We pack up and head east out of town. Wild rose bushes adorn the roadside, and their fragrance carried in the air offers a pleasant bouquet to the senses. Just before the town of Les Éboulements, built on top of the rebounding dimple at the centre of the crater, the Route du Port takes us down an 18% grade to the river below and Saint-Joseph-de-la-Rive. This quaint little hamlet has several auberges, B&Bs, a maritime museum and the ferry terminal for Isle-aux-Coudres. As we retrace our path, I see an opening in the trees hiding a street that meanders up a steep hill. We are led through a series of tight uphill twists and turns, a veritable tunnel of trees and greenery. Although short, it’s a great little gem called Côte-à-Godin, which ascends steeply up and out of the valley and back onto Route 362 a few miles west of Route du Port.

The weather has cleared a bit, and as we ride through Les Éboulements, I can’t help but notice all the artists’ signs outside their homes. We turn north at yet another chocolaterie onto Rang Sainte-Catherine, and although not challenging, it’s a beautiful road through some great scenery. We climb into the mountains, and again the weather turns gray and foggy. We meet up with Route 138, the Mountain Route, at Saint-Hilarion. The rain has settled in, and we take a slow ride on Route 138 back to Baie-Saint-Paul, following logging trucks that are slowly winding their way down the mountain.

We have a different place to stay each night, and it’s time to ride east through town, out on Route 362 and to make our way to L’estampilles. On a promontory on the River Route, our room offers a glimpse through the trees of Baie-Saint-Paul.

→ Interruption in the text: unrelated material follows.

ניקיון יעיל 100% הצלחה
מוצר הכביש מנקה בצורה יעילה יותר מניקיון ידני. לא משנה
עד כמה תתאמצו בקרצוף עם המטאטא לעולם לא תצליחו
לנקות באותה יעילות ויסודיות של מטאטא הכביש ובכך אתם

Regis, a world-travelled chef from the south of France, and his wife, Claire, a tourism professional from the Champagne region of France, opened L’estampilles in March 2010. We indulge ourselves with New York steak, done to perfection, and a salad that I’m sure required a building permit from the local municipality.

With the windows open wide to the sounds of night and rain, I awake in the darkness to the lingering resonance of a ship’s foghorn in the distance. Eerie and melancholy, it echoes off the cliffs as the ship slowly plies the channel in the heavy morning fog. Later, as the rising sun appears in my window, I pray that this day will bring us fine weather for our visit to Isle-aux-Coudres. Jacques Cartier first set foot on this island during his second voyage in 1535 and named it Coudrier after all the hazelnut trees he found there. I guess he must have run out of names of saints.